The school has been gifted a candlestand with origins dating back 300 years. It was designed and handmade by Jim Fitchett, son of Dr Marcus Fitchett, one of the eight original founders of St Paul’s Collegiate School.
The Pascal (Easter) candlestand has been the missing object from St Paul’s Chapel Services which are commonly used in ceremonies such as baptisms and events where candles are lit to mark significant tragedies.
Revd Peter Rickman says this candlestand has made the Chapel of Christ the King complete.
“The Chapel has never had this particular type of candlestand before,” says Revd Rickman. “Its presence connects us with Jesus ‘the Light of the World’, a light shining in the darkness of life when we need it the most.”
The candlestand is made from totara, donated by Peter Fitchett, Dr Marcus Fitchett’s eldest son, but it also contains two very special pieces of marble which came from St Paul’s Cathedral in London. In 1956, Dr Fitchett visited the Dean of St Paul’s Cathedral in London and asked if he would gift something for the newly proposed St Paul’s Collegiate School in Hamilton, New Zealand.
He was gifted two pieces of marble that became detached from St Paul’s Cathedral in the bombing on 29 December 1940, the 114th night of the Blitz of the Second World War. But these pieces of marble have further history.
They were handcrafted over 300 years ago and were the original pieces of stone used in the St Paul’s Cathedral built in the late 11th century. This cathedral was destroyed during the Great Fire of London in 1666.

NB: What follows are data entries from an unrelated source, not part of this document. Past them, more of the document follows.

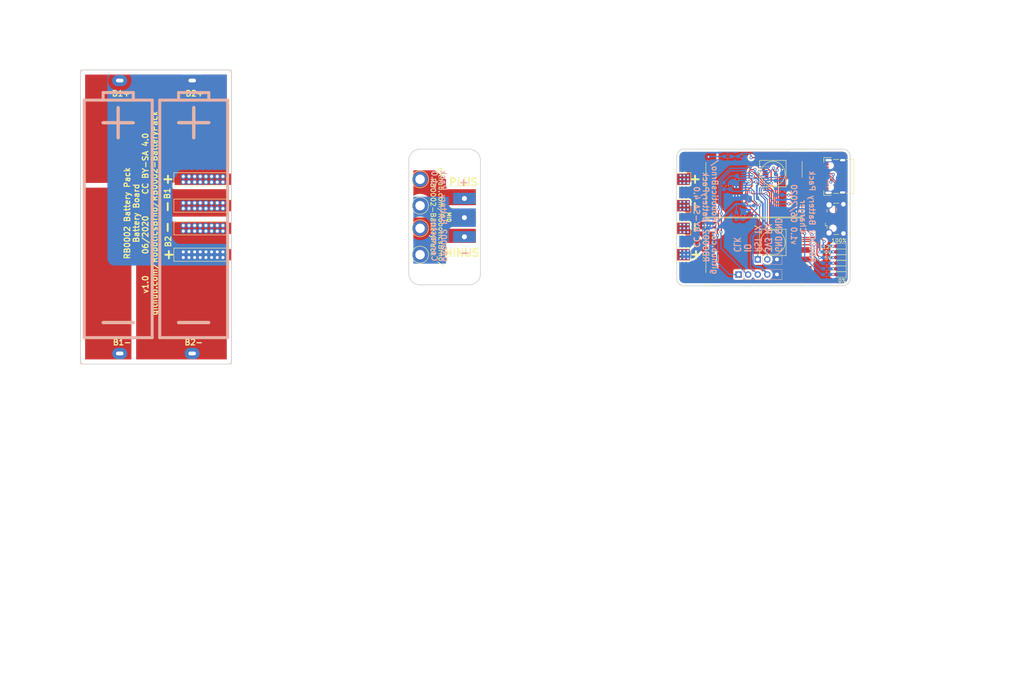
<source format=kicad_pcb>
(kicad_pcb
	(version 20241229)
	(generator "pcbnew")
	(generator_version "9.0")
	(general
		(thickness 1.6)
		(legacy_teardrops no)
	)
	(paper "A4")
	(layers
		(0 "F.Cu" signal)
		(2 "B.Cu" signal)
		(9 "F.Adhes" user "F.Adhesive")
		(11 "B.Adhes" user "B.Adhesive")
		(13 "F.Paste" user)
		(15 "B.Paste" user)
		(5 "F.SilkS" user "F.Silkscreen")
		(7 "B.SilkS" user "B.Silkscreen")
		(1 "F.Mask" user)
		(3 "B.Mask" user)
		(17 "Dwgs.User" user "User.Drawings")
		(19 "Cmts.User" user "User.Comments")
		(21 "Eco1.User" user "User.Eco1")
		(23 "Eco2.User" user "User.Eco2")
		(25 "Edge.Cuts" user)
		(27 "Margin" user)
		(31 "F.CrtYd" user "F.Courtyard")
		(29 "B.CrtYd" user "B.Courtyard")
		(35 "F.Fab" user)
		(33 "B.Fab" user)
	)
	(setup
		(pad_to_mask_clearance 0.051)
		(solder_mask_min_width 0.25)
		(allow_soldermask_bridges_in_footprints no)
		(tenting front back)
		(grid_origin 206.25 59.75)
		(pcbplotparams
			(layerselection 0x00000000_00000000_55555555_5755f5ff)
			(plot_on_all_layers_selection 0x00000000_00000000_00000000_00000000)
			(disableapertmacros no)
			(usegerberextensions no)
			(usegerberattributes no)
			(usegerberadvancedattributes no)
			(creategerberjobfile no)
			(dashed_line_dash_ratio 12.000000)
			(dashed_line_gap_ratio 3.000000)
			(svgprecision 6)
			(plotframeref no)
			(mode 1)
			(useauxorigin no)
			(hpglpennumber 1)
			(hpglpenspeed 20)
			(hpglpendiameter 15.000000)
			(pdf_front_fp_property_popups yes)
			(pdf_back_fp_property_popups yes)
			(pdf_metadata yes)
			(pdf_single_document no)
			(dxfpolygonmode yes)
			(dxfimperialunits yes)
			(dxfusepcbnewfont yes)
			(psnegative no)
			(psa4output no)
			(plot_black_and_white yes)
			(plotinvisibletext no)
			(sketchpadsonfab no)
			(plotpadnumbers no)
			(hidednponfab no)
			(sketchdnponfab yes)
			(crossoutdnponfab yes)
			(subtractmaskfromsilk no)
			(outputformat 1)
			(mirror no)
			(drillshape 1)
			(scaleselection 1)
			(outputdirectory "")
		)
	)
	(net 0 "")
	(net 1 "+3V3")
	(net 2 "GND")
	(net 3 "VBUS")
	(net 4 "Net-(D1-Pad2)")
	(net 5 "Net-(D2-Pad2)")
	(net 6 "Net-(D3-Pad2)")
	(net 7 "D+")
	(net 8 "D-")
	(net 9 "RST")
	(net 10 "SWCLK")
	(net 11 "SWDIO")
	(net 12 "RX")
	(net 13 "TX")
	(net 14 "Net-(J14-Pad1)")
	(net 15 "Net-(J16-Pad1)")
	(net 16 "Net-(R5-Pad1)")
	(net 17 "Net-(R6-Pad1)")
	(net 18 "Net-(R7-Pad1)")
	(net 19 "/VBUS_SENSE")
	(net 20 "/OUT+")
	(net 21 "/MID")
	(net 22 "/OUT-")
	(net 23 "/BP_B2+")
	(net 24 "/BP_B2-")
	(net 25 "/BP_B1-")
	(net 26 "/BP_B1+")
	(net 27 "BAT1+")
	(net 28 "Net-(D4-Pad2)")
	(net 29 "Net-(D5-Pad2)")
	(net 30 "Net-(D6-Pad2)")
	(net 31 "BAT2+")
	(net 32 "BAT2_V")
	(net 33 "BAT1_V")
	(net 34 "Net-(R14-Pad1)")
	(net 35 "Net-(R15-Pad1)")
	(net 36 "Net-(R16-Pad1)")
	(footprint "Connector_USB:USB_Micro-B_Wuerth_629105150521_CircularHoles" (layer "F.Cu") (at 230.25 70.5 90))
	(footprint "batteryPack:2mm_Banana-Socket" (layer "F.Cu") (at 70 80 -90))
	(footprint "batteryPack:2mm_Banana-Socket" (layer "F.Cu") (at 70 60 -90))
	(footprint "batteryPack:2mm_Banana-Socket" (layer "F.Cu") (at 70 67 -90))
	(footprint "batteryPack:2mm_Banana-Socket" (layer "F.Cu") (at 70 73 -90))
	(footprint "batteryPack:USB_C_Female-16Pin-HPJF" (layer "F.Cu") (at 227.25 59.25 90))
	(footprint "batteryPack:TP5100-Module" (layer "F.Cu") (at 208.5 79.25 180))
	(footprint "batteryPack:2mm_Banana-Vertical" (layer "F.Cu") (at 120 67))
	(footprint "batteryPack:2mm_Banana-Vertical" (layer "F.Cu") (at 120 80))
	(footprint "MountingHole:MountingHole_3.2mm_M3" (layer "F.Cu") (at 129 56))
	(footprint "MountingHole:MountingHole_3.2mm_M3" (layer "F.Cu") (at 129 84))
	(footprint "batteryPack:Terminal_1x03_P5.08mm_Horizontal" (layer "F.Cu") (at 131.75 75.25 90))
	(footprint "batteryPack:2mm_Banana-Vertical" (layer "F.Cu") (at 120 73))
	(footprint "batteryPack:2mm_Banana-Vertical" (layer "F.Cu") (at 120 60))
	(footprint "batteryPack:TP5100-Module" (layer "F.Cu") (at 208.5 61 180))
	(footprint "LED_SMD:LED_0603_1608Metric_Pad1.05x0.95mm_HandSolder" (layer "F.Cu") (at 231.25 77.75 180))
	(footprint "batteryPack:2mm_Banana-Plug" (layer "F.Cu") (at 188 67 90))
	(footprint "batteryPack:2mm_Banana-Plug" (layer "F.Cu") (at 188 60 90))
	(footprint "batteryPack:2mm_Banana-Plug" (layer "F.Cu") (at 188 73 90))
	(footprint "batteryPack:2mm_Banana-Plug" (layer "F.Cu") (at 188 80 90))
	(footprint "LED_SMD:LED_0603_1608Metric_Pad1.05x0.95mm_HandSolder" (layer "F.Cu") (at 231.25 79.25 180))
	(footprint "LED_SMD:LED_0603_1608Metric_Pad1.05x0.95mm_HandSolder" (layer "F.Cu") (at 231.25 82.25 180))
	(footprint "LED_SMD:LED_0603_1608Metric_Pad1.05x0.95mm_HandSolder" (layer "F.Cu") (at 231.25 83.75 180))
	(footprint "LED_SMD:LED_0603_1608Metric_Pad1.05x0.95mm_HandSolder" (layer "F.Cu") (at 231.25 85.25 180))
	(footprint "LED_SMD:LED_0603_1608Metric_Pad1.05x0.95mm_HandSolder" (layer "F.Cu") (at 231.25 80.75 180))
	(footprint "batteryPack:BAT_BK-18650-PC4" (layer "B.Cu") (at 50 70 -90))
	(footprint "Capacitor_SMD:C_0603_1608Metric_Pad1.05x0.95mm_HandSolder" (layer "B.Cu") (at 204 60 90))
	(footprint "Capacitor_SMD:C_0603_1608Metric_Pad1.05x0.95mm_HandSolder" (layer "B.Cu") (at 205.75 65.75 -90))
	(footprint "Connector_PinHeader_2.54mm:PinHeader_1x05_P2.54mm_Vertical" (layer "B.Cu") (at 204.42 85.25 -90))
	(footprint "Connector_PinHeader_2.54mm:PinHeader_1x03_P2.54mm_Vertical" (layer "B.Cu") (at 209.5 81.25 -90))
	(footprint "Resistor_SMD:R_0603_1608Metric_Pad1.05x0.95mm_HandSolder" (layer "B.Cu") (at 200.5 61.75 -90))
	(footprint "Resistor_SMD:R_0603_1608Metric_Pad1.05x0.95mm_HandSolder" (layer "B.Cu") (at 202.25 61.75 90))
	(footprint "Resistor_SMD:R_0603_1608Metric_Pad1.05x0.95mm_HandSolder" (layer "B.Cu") (at 214.25 63.25 -90))
	(footprint "Resistor_SMD:R_0603_1608Metric_Pad1.05x0.95mm_HandSolder" (layer "B.Cu") (at 216 63.25 90))
	(footprint "Resistor_SMD:R_0603_1608Metric_Pad1.05x0.95mm_HandSolder" (layer "B.Cu") (at 214.25 59.5 -90))
	(footprint "Resistor_SMD:R_0603_1608Metric_Pad1.05x0.95mm_HandSolder" (layer "B.Cu") (at 216 59.5 90))
	(footprint "Resistor_SMD:R_0603_1608Metric_Pad1.05x0.95mm_HandSolder" (layer "B.Cu") (at 227.75 80.75))
	(footprint "Package_SO:TSSOP-20_4.4x6.5mm_P0.65mm" (layer "B.Cu") (at 208.75 60 180))
	(footprint "Resistor_SMD:R_0603_1608Metric_Pad1.05x0.95mm_HandSolder" (layer "B.Cu") (at 227.75 77.75))
	(footprint "Resistor_SMD:R_0603_1608Metric_Pad1.05x0.95mm_HandSolder" (layer "B.Cu") (at 203.85 69.65 -90))
	(footprint "Resistor_SMD:R_0603_1608Metric_Pad1.05x0.95mm_HandSolder" (layer "B.Cu") (at 205.55 69.65 90))
	(footprint "Resistor_SMD:R_0603_1608Metric_Pad1.05x0.95mm_HandSolder" (layer "B.Cu") (at 201.55 53.95))
	(footprint "Resistor_SMD:R_0603_1608Metric_Pad1.05x0.95mm_HandSolder" (layer "B.Cu") (at 205.25 53.95))
	(footprint "Resistor_SMD:R_0603_1608Metric_Pad1.05x0.95mm_HandSolder" (layer "B.Cu") (at 227.75 82.25))
	(footprint "Resistor_SMD:R_0603_1608Metric_Pad1.05x0.95mm_HandSolder" (layer "B.Cu") (at 227.75 83.75))
	(footprint "Resistor_SMD:R_0603_1608Metric_Pad1.05x0.95mm_HandSolder" (layer "B.Cu") (at 227.75 85.25))
	(footprint "Package_TO_SOT_SMD:SOT-23" (layer "B.Cu") (at 208.5 66 -90))
	(footprint "Resistor_SMD:R_0603_1608Metric_Pad1.05x0.95mm_HandSolder" (layer "B.Cu") (at 227.75 79.25))
	(gr_line
		(start 35.975 45)
		(end 43.975 45)
		(stroke
			(width 0.8)
			(type solid)
		)
		(layer "F.SilkS")
		(uuid "00000000-0000-0000-0000-00005eea98dd")
	)
	(gr_line
		(start 39.975 49)
		(end 39.975 41)
		(stroke
			(width 0.8)
			(type solid)
		)
		(layer "F.SilkS")
		(uuid "00000000-0000-0000-0000-00005eea98de")
	)
	(gr_line
		(start 60.025 48.975)
		(end 60.025 40.975)
		(stroke
			(width 0.8)
			(type solid)
		)
		(layer "F.SilkS")
		(uuid "00000000-0000-0000-0000-00005eea98e8")
	)
	(gr_line
		(start 56.025 44.975)
		(end 64.025 44.975)
		(stroke
			(width 0.8)
			(type solid)
		)
		(layer "F.SilkS")
		(uuid "00000000-0000-0000-0000-00005eea98e9")
	)
	(gr_line
		(start 55.975 98)
		(end 63.975 98)
		(stroke
			(width 0.8)
			(type solid)
		)
		(layer "F.SilkS")
		(uuid "00000000-0000-0000-0000-00005eea98ef")
	)
	(gr_line
		(start 36 98)
		(end 44 98)
		(stroke
			(width 0.8)
			(type solid)
		)
		(layer "F.SilkS")
		(uuid "00000000-0000-0000-0000-00005eea98f2")
	)
	(gr_line
		(start 69 39)
		(end 69 102)
		(stroke
			(width 0.8)
			(type solid)
		)
		(layer "B.SilkS")
		(uuid "00000000-0000-0000-0000-00005e84d184")
	)
	(gr_line
		(start 56 45)
		(end 64 45)
		(stroke
			(width 0.8)
			(type solid)
		)
		(layer "B.SilkS")
		(uuid "00000000-0000-0000-0000-00005e84d185")
	)
	(gr_line
		(start 64 37)
		(end 64 39)
		(stroke
			(width 0.8)
			(type solid)
		)
		(layer "B.SilkS")
		(uuid "00000000-0000-0000-0000-00005e84d186")
	)
	(gr_line
		(start 60 41)
		(end 60 49)
		(stroke
			(width 0.8)
			(type solid)
		)
		(layer "B.SilkS")
		(uuid "00000000-0000-0000-0000-00005e84d187")
	)
	(gr_line
		(start 56 37)
		(end 64 37)
		(stroke
			(width 0.8)
			(type solid)
		)
		(layer "B.SilkS")
		(uuid "00000000-0000-0000-0000-00005e84d188")
	)
	(gr_line
		(start 56 39)
		(end 56 37)
		(stroke
			(width 0.8)
			(type solid)
		)
		(layer "B.SilkS")
		(uuid "00000000-0000-0000-0000-00005e84d189")
	)
	(gr_line
		(start 51 102)
		(end 51 39)
		(stroke
			(width 0.8)
			(type solid)
		)
		(layer "B.SilkS")
		(uuid "00000000-0000-0000-0000-00005e84d18a")
	)
	(gr_line
		(start 69 102)
		(end 51 102)
		(stroke
			(width 0.8)
			(type solid)
		)
		(layer "B.SilkS")
		(uuid "00000000-0000-0000-0000-00005e84d18b")
	)
	(gr_line
		(start 51 39)
		(end 69 39)
		(stroke
			(width 0.8)
			(type solid)
		)
		(layer "B.SilkS")
		(uuid "00000000-0000-0000-0000-00005e84d18c")
	)
	(gr_line
		(start 56 98)
		(end 64 98)
		(stroke
			(width 0.8)
			(type solid)
		)
		(layer "B.SilkS")
		(uuid "00000000-0000-0000-0000-00005e84d18d")
	)
	(gr_line
		(start 36 45)
		(end 44 45)
		(stroke
			(width 0.8)
			(type solid)
		)
		(layer "B.SilkS")
		(uuid "00000000-0000-0000-0000-00005e84d198")
	)
	(gr_line
		(start 40 41)
		(end 40 49)
		(stroke
			(width 0.8)
			(type solid)
		)
		(layer "B.SilkS")
		(uuid "00000000-0000-0000-0000-00005e84d199")
	)
	(gr_line
		(start 31 39)
		(end 49 39)
		(stroke
			(width 0.8)
			(type solid)
		)
		(layer "B.SilkS")
		(uuid "00000000-0000-0000-0000-00005e84d19a")
	)
	(gr_line
		(start 36 37)
		(end 44 37)
		(stroke
			(width 0.8)
			(type solid)
		)
		(layer "B.SilkS")
		(uuid "00000000-0000-0000-0000-00005e84d19b")
	)
	(gr_line
		(start 31 102)
		(end 31 39)
		(stroke
			(width 0.8)
			(type solid)
		)
		(layer "B.SilkS")
		(uuid "00000000-0000-0000-0000-00005e84d19c")
	)
	(gr_line
		(start 49 39)
		(end 49 102)
		(stroke
			(width 0.8)
			(type solid)
		)
		(layer "B.SilkS")
		(uuid "00000000-0000-0000-0000-00005e84d19d")
	)
	(gr_line
		(start 49 102)
		(end 31 102)
		(stroke
			(width 0.8)
			(type solid)
		)
		(layer "B.SilkS")
		(uuid "00000000-0000-0000-0000-00005e84d19e")
	)
	(gr_line
		(start 36 98)
		(end 44 98)
		(stroke
			(width 0.8)
			(type solid)
		)
		(layer "B.SilkS")
		(uuid "00000000-0000-0000-0000-00005e84d19f")
	)
	(gr_line
		(start 44 37)
		(end 44 39)
		(stroke
			(width 0.8)
			(type solid)
		)
		(layer "B.SilkS")
		(uuid "00000000-0000-0000-0000-00005e84d1a0")
	)
	(gr_line
		(start 36 39)
		(end 36 37)
		(stroke
			(width 0.8)
			(type solid)
		)
		(layer "B.SilkS")
		(uuid "00000000-0000-0000-0000-00005e84d1a1")
	)
	(gr_line
		(start 112.75 101)
		(end 120.25 90.5)
		(stroke
			(width 0.15)
			(type solid)
		)
		(layer "Dwgs.User")
		(uuid "00000000-0000-0000-0000-00005e84a436")
	)
	(gr_line
		(start 125.25 90.5)
		(end 125.25 92)
		(stroke
			(width 0.15)
			(type solid)
		)
		(layer "Dwgs.User")
		(uuid "00000000-0000-0000-0000-00005e84a439")
	)
	(gr_line
		(start 125.25 48.75)
		(end 125.25 90)
		(stroke
			(width 0.15)
			(type solid)
		)
		(layer "Dwgs.User")
		(uuid "00000000-0000-0000-0000-00005e84a4b4")
	)
	(gr_line
		(start 125.25 90)
		(end 122.25 90)
		(stroke
			(width 0.15)
			(type solid)
		)
		(layer "Dwgs.User")
		(uuid "00000000-0000-0000-0000-00005e84a4c6")
	)
	(gr_line
		(start 121.75 90)
		(end 118.75 90)
		(stroke
			(width 0.15)
			(type solid)
		)
		(layer "Dwgs.User")
		(uuid "00000000-0000-0000-0000-00005e84a4c9")
	)
	(gr_line
		(start 120.25 90.5)
		(end 120.75 92)
		(stroke
			(width 0.15)
			(type solid)
		)
		(layer "Dwgs.User")
		(uuid "00000000-00
... [177621 chars truncated]
</source>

Stone and marble recovered from this building were used to rebuild the new St Paul’s Cathedral. These marble pieces from St Paul’s Cathedral built originally in 1666 and then rebuilt between 1675-1710, are now embedded into the Fitchett candlestand.
The candlestand was blessed and dedicated at a special Chapel service held on Sunday 27 June and attended by the Fitchett family.